Daisy was out standing in her field. It wasn't actually her field -- it belonged to Farmer Fred -- but she lived in it, and she thought of it as hers. She had risen early, as usual, to do her cowesthenics. Now she was done, and the other cows were starting to wander out onto the field. "Bullcrap!" muttered Elsie as she stepped in something on her way over to Daisy.
"Actually, it's cow crap," Daisy said. "They don't allow bulls in here."
They both turned to look across the field toward where Ferdinand, the farm's bull, stood grazing. "He's quite a stud," Daisy muttered dreamily.
"Well, today's your lucky day," answered Elsie, "although I don't know what you see in him. He's kind of wimpy."
Elsie had come from another farm, and she was always finding things to criticize about Daisy's farm. Daisy just ignored her. She pitied Elsie and her complaining. Not only had it turned all the other cows against her, but Daisy knew that Elsie could not possibly be happy if she had that much to complain about.
Later that afternoon, Daisy waddled jauntily through the gate and into Ferdinand's field. She gave him a big cow-lipped smile and turned away from him, waiting. Ferdinand walked around to face her. Daisy smiled again, a little embarrassed this time, and turned around once more. Ferdinand sidled up next to her and stood there for a time in embarrassed silence. "What's the matter?" asked Daisy, who was beginning to think he no longer found her attractive.
"Nothing, nothing," said Ferdinand dismissively. "I was just wondering..."
"Yes?" asked Daisy anxiously.
"Don't you want to talk a little bit first?"
Daisy stopped chewing her cud and stared at him.
Ferdinand, clearly embarrassed, tried to explain himself. "You know, just sort of get to know each other. Warm up before getting too intimate."
Daisy backed up slowly to check whether Ferdinand had become a steer. No, that wasn't it.
"What exactly do you mean, 'Warm up'?" she asked in a slow, dignified drawl.
"Well, I just meant, you know, there's no need to be too hasty about things. We've got plenty of time."
"Ferdinand," Daisy replied, "I did not come over here to engage you in conversation."
"Well, it doesn't have to be a conversation," Ferdinand answered. "Just some small talk, maybe some nuzzling. Doesn't it seem a little beastly just to jump into the act right away? It makes me feel like an animal."

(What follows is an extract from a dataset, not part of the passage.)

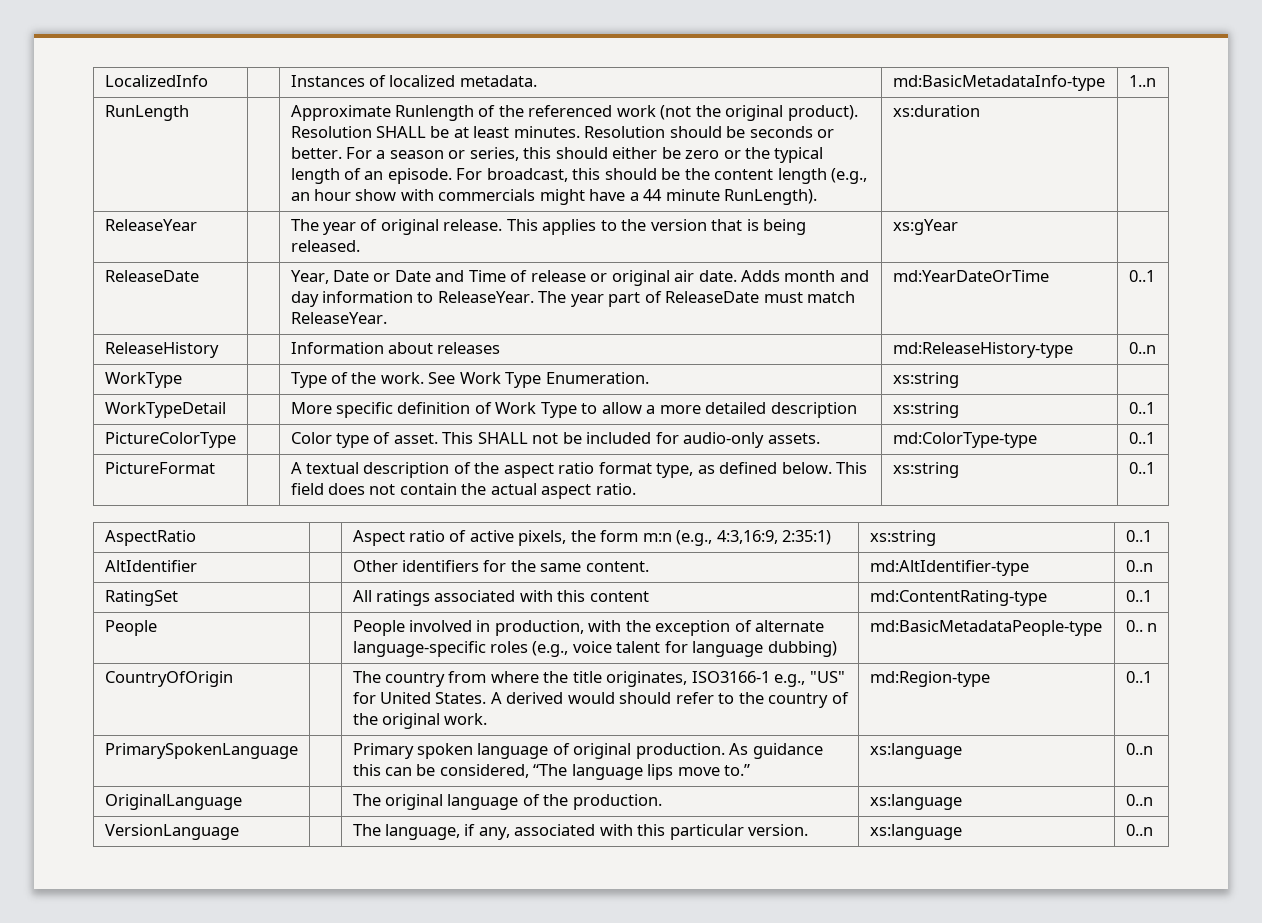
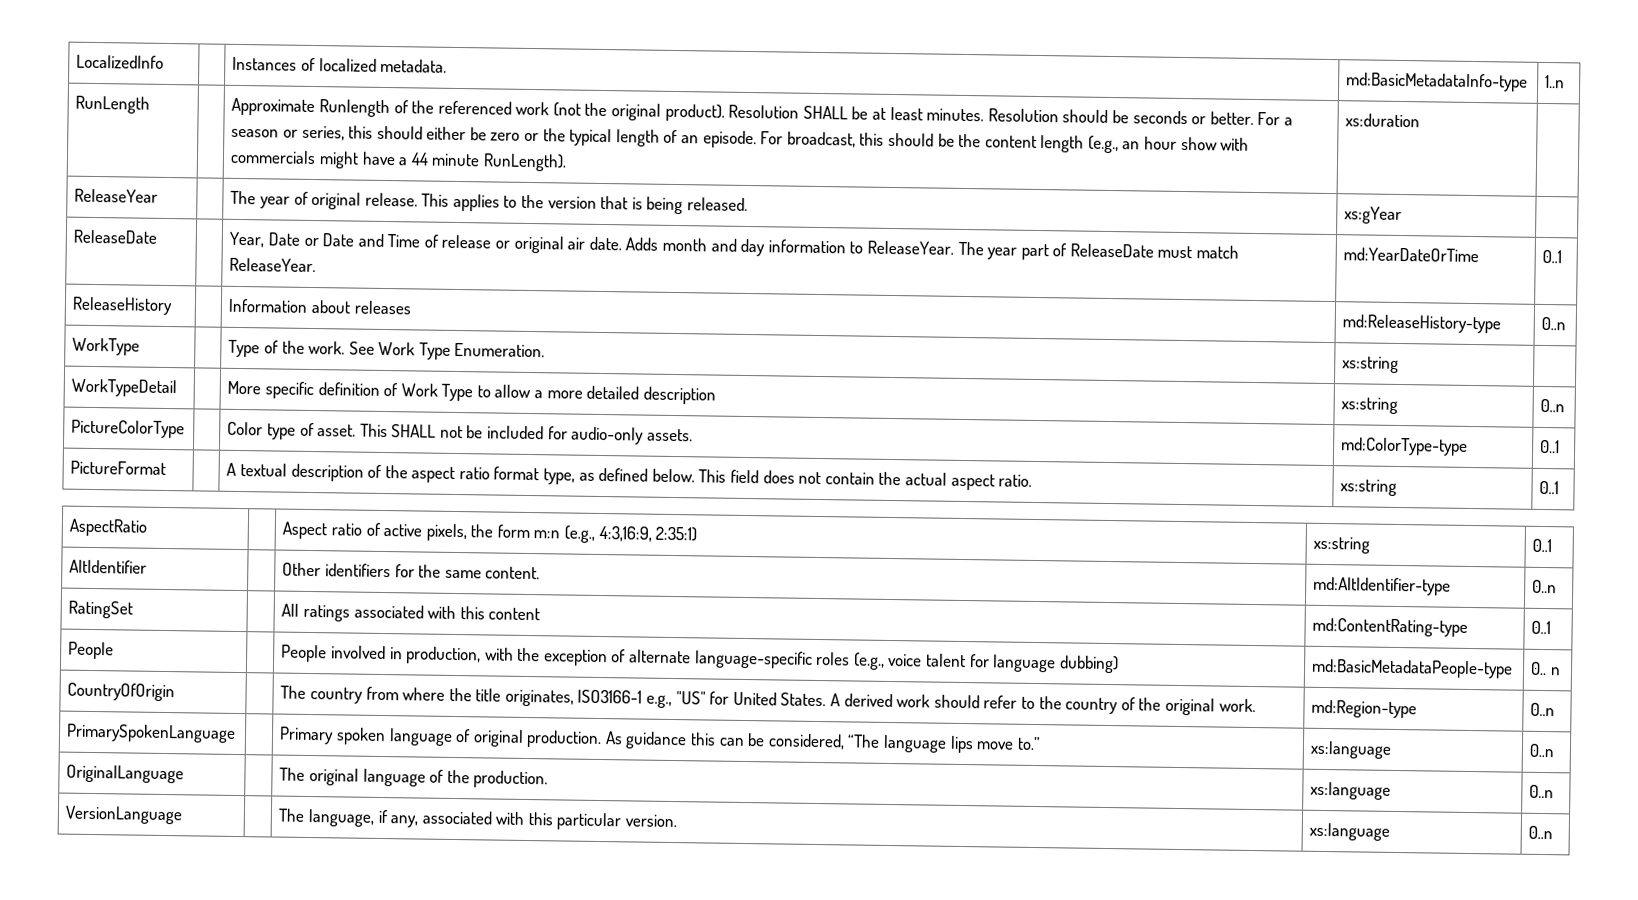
[1128,402,1155,414] 0..1 -> [1540,398,1566,413] 0..n
[567,692,615,704] would -> [896,694,931,708] work
[1125,671,1152,683] 0..1 -> [1530,702,1556,717] 0..n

Daisy was thoroughly disgusted by now. "You are an animal," she spat at him. "And it does not seem in the least beastly to do what comes perfectly naturally. I'm going to leave here now with what little dignity I have left. I will give you one more chance next time, but I will not be humiliated like this again." With that she strutted out of Ferdinand's pen, moving her tail ostentatiously back and forth as she went.
Ferdinand lay down frustrated in the grass. He had never felt so worthless. He had glimpsed that the union of a cow and a bull could be so much more than a simple animal pairing; it could be a trascendent experience, a chance to be more than just a bovine. But what good was that vision when everyone else still thought of it in such base terms?